TEXT PASSAGE:

The book was a depressing read, even though you know that Bahari survived the ordeal.  His despair comes through in the narrative, as does the cruelty and callousness of his jailers and torturers, especially the one that Bahari refers to as Rosewater (because of the scent he wears every day — that is how Bahari recognizes him at first).  I kept putting it down, because frankly, I didn’t need more things depressing me than I already had.  But I’m relieved to have finished it.  It shines a bit of light on the Iranian theocracy and its strong-man tactics to control its populace, and I think it is important that people read it and understand more about the majority of Iranians, and also about Islam as it is believed by the vast majority (in Iran and in other parts of the world as well) and how it is used as a tool for brainwashing and control.  I didn’t see the movie, and probably won’t, so I can’t comment if Stewart’s adaptation is faithful to Bahari’s narrative or if he goes his own way (politically or dramatically) in the film.

So I’m going to tackle one from the TBR pile, and start Jeffrey Deaver’s Garden of Beasts today.  If it doesn’t depress me too much, I’ll plow through it and move on to something else, maybe Kellerman’s Killer or King’s Revival.

*****

FLASHBACK by Dan Simmons

My first exposure to Dan Simmons’ novels came through the horror genre — Carrion Comfort and Summer of Night were two excellent novels that seemed, to me, to be very original takes on themes found in the genre.  I followed those readings with his work in a different genre — science fiction — by reading his works Hyperion, The Fall of Hyperion, Endymion, and The Rise of Endymion.  Those reads blew me away, and I kept going, reading more SF, horror and mystery.  Everything was enjoyable.

When I saw that Simmons had written a dystopian novel titled Flashback, I had to give it a try.  I wasn’t sure what to expect, but the blurb told me that the United States is in a state of collapse and that 85% of its population are using a strange drug called Flashback, which allows them to enter a dream-like state where they can relive moments of their lives of their choosing.  That sounds like a pretty cool premise to start with.  Follow that with a former police officer, Nick Bottom, who lost his job after the death of his wife, and has now lost his son as well because of his addiction to this drug.

Nick is hired by a Japanese businessman who is serving as one of the US Government’s “Advisors” to investigate the murder of his son.  It’s a crime that Nick investigated as a police officer, and he knows that nothing much is going to happen, but he figures he can milk it for a good payday, which will assure him of a supply of his drug.  But there’s more going on, and Nick actually does make progress; actually is motivated to solve the crime.

The story is about Nick’s investigation and discoveries, as the world around him is revealed to him (with more clarity for him) and to us readers (for the first time).  There is a value in considering this potential future as Simmons foresees it.  So much politics is there, so much of the rhetoric we are hearing today is extrapolated forward to come up with the pessimistic future that is depicted here.  Do I see it happening?  Not at all.  But I think it’s worth considering so that we can think about the worst case scenarios as depicted by the Tea Party and conservatives every day today.

GIVEN ENTRIES:
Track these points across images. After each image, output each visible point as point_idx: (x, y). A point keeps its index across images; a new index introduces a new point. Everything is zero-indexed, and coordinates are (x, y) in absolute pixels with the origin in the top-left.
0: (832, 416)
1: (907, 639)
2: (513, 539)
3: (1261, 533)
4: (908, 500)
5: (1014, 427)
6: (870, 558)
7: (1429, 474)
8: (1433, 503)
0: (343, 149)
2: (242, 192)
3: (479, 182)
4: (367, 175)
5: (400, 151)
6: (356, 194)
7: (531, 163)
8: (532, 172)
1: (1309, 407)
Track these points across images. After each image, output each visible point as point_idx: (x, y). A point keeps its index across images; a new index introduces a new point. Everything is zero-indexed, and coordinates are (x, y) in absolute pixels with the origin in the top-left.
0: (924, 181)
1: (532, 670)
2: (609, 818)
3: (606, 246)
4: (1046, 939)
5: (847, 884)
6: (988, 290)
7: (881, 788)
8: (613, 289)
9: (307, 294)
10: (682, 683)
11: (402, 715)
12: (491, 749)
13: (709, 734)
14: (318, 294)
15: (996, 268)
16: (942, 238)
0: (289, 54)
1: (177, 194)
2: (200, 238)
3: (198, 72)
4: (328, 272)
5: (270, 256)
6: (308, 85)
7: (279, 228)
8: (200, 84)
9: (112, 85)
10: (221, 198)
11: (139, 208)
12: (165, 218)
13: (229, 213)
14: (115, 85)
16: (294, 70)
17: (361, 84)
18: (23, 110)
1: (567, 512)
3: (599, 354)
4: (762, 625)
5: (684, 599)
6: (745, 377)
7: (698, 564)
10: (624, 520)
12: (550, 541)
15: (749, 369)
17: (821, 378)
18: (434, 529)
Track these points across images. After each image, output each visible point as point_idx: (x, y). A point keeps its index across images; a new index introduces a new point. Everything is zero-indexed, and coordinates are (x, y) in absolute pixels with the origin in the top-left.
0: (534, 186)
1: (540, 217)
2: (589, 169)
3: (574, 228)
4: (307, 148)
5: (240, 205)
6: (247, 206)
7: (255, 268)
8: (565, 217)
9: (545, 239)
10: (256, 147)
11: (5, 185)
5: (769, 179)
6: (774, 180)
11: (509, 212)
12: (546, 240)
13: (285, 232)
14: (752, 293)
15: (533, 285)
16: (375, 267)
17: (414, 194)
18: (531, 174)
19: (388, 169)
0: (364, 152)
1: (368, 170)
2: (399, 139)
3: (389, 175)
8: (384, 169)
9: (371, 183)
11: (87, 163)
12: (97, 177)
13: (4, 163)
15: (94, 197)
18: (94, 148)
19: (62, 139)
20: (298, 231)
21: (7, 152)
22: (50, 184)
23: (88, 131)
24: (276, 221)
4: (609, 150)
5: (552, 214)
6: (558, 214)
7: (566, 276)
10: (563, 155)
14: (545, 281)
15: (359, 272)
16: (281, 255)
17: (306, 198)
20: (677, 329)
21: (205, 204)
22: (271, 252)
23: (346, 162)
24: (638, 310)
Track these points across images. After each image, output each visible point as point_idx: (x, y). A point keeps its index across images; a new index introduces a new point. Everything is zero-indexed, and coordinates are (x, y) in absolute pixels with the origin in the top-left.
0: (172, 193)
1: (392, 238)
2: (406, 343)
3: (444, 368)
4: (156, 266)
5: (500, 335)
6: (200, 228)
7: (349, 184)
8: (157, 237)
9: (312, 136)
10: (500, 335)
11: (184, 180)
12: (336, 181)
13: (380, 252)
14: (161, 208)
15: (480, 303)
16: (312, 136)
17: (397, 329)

YOUR TASKS:
a: In the book reviews, what share of the United States population is said to be using the drug Flashback?
b: Carry on the book reviews from the point where they stop.
The rows play no part in what follows.

WRITTEN RESPONSES:
a: 85% of the population.

b:
So what did I really like about this book?  Well, it’s a good story.  The trouble comes from being too close to events referred to in this book as sorts of “trigger events” and seeing them from a different perspective.  The book looks back at Obama’s elections, the federal debt, entitlements, the lack of military response, the way the administration is dealing with Iran, etc etc, and depicts them as the first steps in becoming the society that the book describes.  I look at those same things and don’t see things the same.  I look at Simmons’ depiction of Islam and Arabs and Iranians (notice I separate the two — Iranians are not Arabs, racially) and see fear primarily informing the story’s (and I’m assuming, HIS) view of them.  I look at his depiction of Israelis as victims who have no responsibility for their own fate in this story, and I find myself disagreeing.

In the context of this story, of this world, however, these things all work really well.   They set the table for an engrossing tale where the Japanese are looked at as a stable and sensible race with the proper goals — except for maybe it’s not exactly as it looks.  I liked the idea of a “g bear” kinetic energy weapon fired from satellites in space.  (The weapon’s name is a nod to the SF writer who imagined such a weapon.)  I liked the way drones are incorporated into the story.  I also thought that some of the video technology was imaginative and plausible.

I”ll point to some reviews of this book that focus more on the politics:

Amazing Stories Review

Science Fiction World Review

Goodreads Reviews

SF Signal Review 

Some of them are pretty negative; they cannot seem to separate the politics from the novel.  I found that I was able to do that, and I found FLASHBACK to be a pretty good dystopian story.  Dan Simmons set out to write a dystopian piece, and he did so from his own perspective.  I thought it worked.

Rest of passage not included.